3.2 The Suffering and Glory of God’s Children: We Believers Groan (8:23-25) Read 8:23-25.  Part of the suffering we endure as Christians is due to the fact that we have begun to experience the Holy Spirit and a foretaste of what is to come.

That’s why life can be so frustrating sometimes knowing there is a better way, a better life to come in heaven, free of pain and suffering. (cartoon in weekly e-news) Any respite now is but a foretaste, and a temporary one at that. Creation groans, believers groan, and,


3.3 The Holy Spirit Groans (8:26-30)

Read 8:26-30. He groans because He identifies with us, indeed he intercedes on our behalf when we don't know what to pray for. So it doesn't matter when you don't know what to pray, or can't find the words. God knows your heart. The Holy Spirit does it for you. Read 8:28.  We love to quote this verse - to other people who have troubles. I wonder whether you've put it to the test yourself? Or rather been tested by it? How can death, accidents, personal failures "work for your good?" Lets see what the Lord is actually saying. Re-read 8:28.  “we know” = we have this confident assurance. It doesn't say "In all things God works for good", but "In all things God works for the good of those who love him." There's a difference. It means God is at work in all circumstances to bring out good for us who love Him.  That means every situation is redeemable, nothing can get in the way of God's purpose for us, to make us more and more like Jesus. God assures us that the difficulties in life are working for us and not against us. God disciplines and refines because this is his only way of making us more like Jesus.  Read 8:29-30. Here is the process by which God accomplishes his will: He Foreknew, He predestined, He called, He justified, He glorified. Salvation is God’s sovereign initiative from first to last – to make us like Jesus. That is his accomplished plan and therefore our assured destiny. Freedom from judgement. Freedom from defeat. Freedom from discouragement. The fourth freedom?

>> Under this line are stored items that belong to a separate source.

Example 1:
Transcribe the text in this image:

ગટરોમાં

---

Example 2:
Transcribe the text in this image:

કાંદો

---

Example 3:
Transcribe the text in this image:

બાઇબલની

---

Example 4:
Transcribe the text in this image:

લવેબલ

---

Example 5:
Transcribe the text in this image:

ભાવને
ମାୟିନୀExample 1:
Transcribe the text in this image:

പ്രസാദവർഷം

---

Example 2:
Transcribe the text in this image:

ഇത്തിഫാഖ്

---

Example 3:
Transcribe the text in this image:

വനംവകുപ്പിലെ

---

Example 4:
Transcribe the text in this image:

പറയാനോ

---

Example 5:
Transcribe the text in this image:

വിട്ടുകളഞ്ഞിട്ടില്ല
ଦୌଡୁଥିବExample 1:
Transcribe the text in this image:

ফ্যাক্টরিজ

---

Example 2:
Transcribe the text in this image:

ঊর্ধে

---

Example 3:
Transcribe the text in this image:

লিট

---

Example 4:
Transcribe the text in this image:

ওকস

4. Freedom from Fear: No Separation (8:31-39)

Read 8:31-37.  The emphasis in this final section is on our security. Scott is going to unpack these verses in more detail next week – so this is just a taster. We do not need to be afraid of the past, of the present or the future because we are secure in the love of Christ. The Scriptures present 5 unshakable convictions to prove there can be no separation between the believer and the Lord because:


4.1 God is for us (8:31)

4.2 Christ died for us (8:32)

4.3 God has justified us (8:33)

4.4 Christ intercedes for us (8:34)

4.5 Christ still loves us (8:35-39)


God cannot, God will not fail us.  Sometimes he will chasten us, sometimes he will discipline us. But nothing can separate us from Him.  Read 8:37-39. No condemnation; no obligation; no frustration; no separation. This is the declaration of our throne rights as children of God. Lets us claim them, trust in them, and live them to the glory of God. Lets pray.


“Do I, as a Christian, understand myself?  Do I know my own real identity? My own real destiny?  I am a child of God.  God is my Father; heaven is my home; every day is one day nearer.  My Saviour is my brother; every Christian is my brother too.  Say it over and over to yourself first thing in the morning, last thing at night, as you wait for the bus, any time when your mind is free, and ask that you may be enabled to live as one who knows it is all utterly and completely true.  For this is the Christian's secret of  - a happy life? - yes, certainly, but we have something both higher and profounder to say.  This is the Christian's secret of a Christian life, and a God-honouring life and these are the aspects of the situation that really matter.  May this secret become fully yours, and fully mine.”[2]


[2] James Packer, Knowing God (Hodder), p. 260.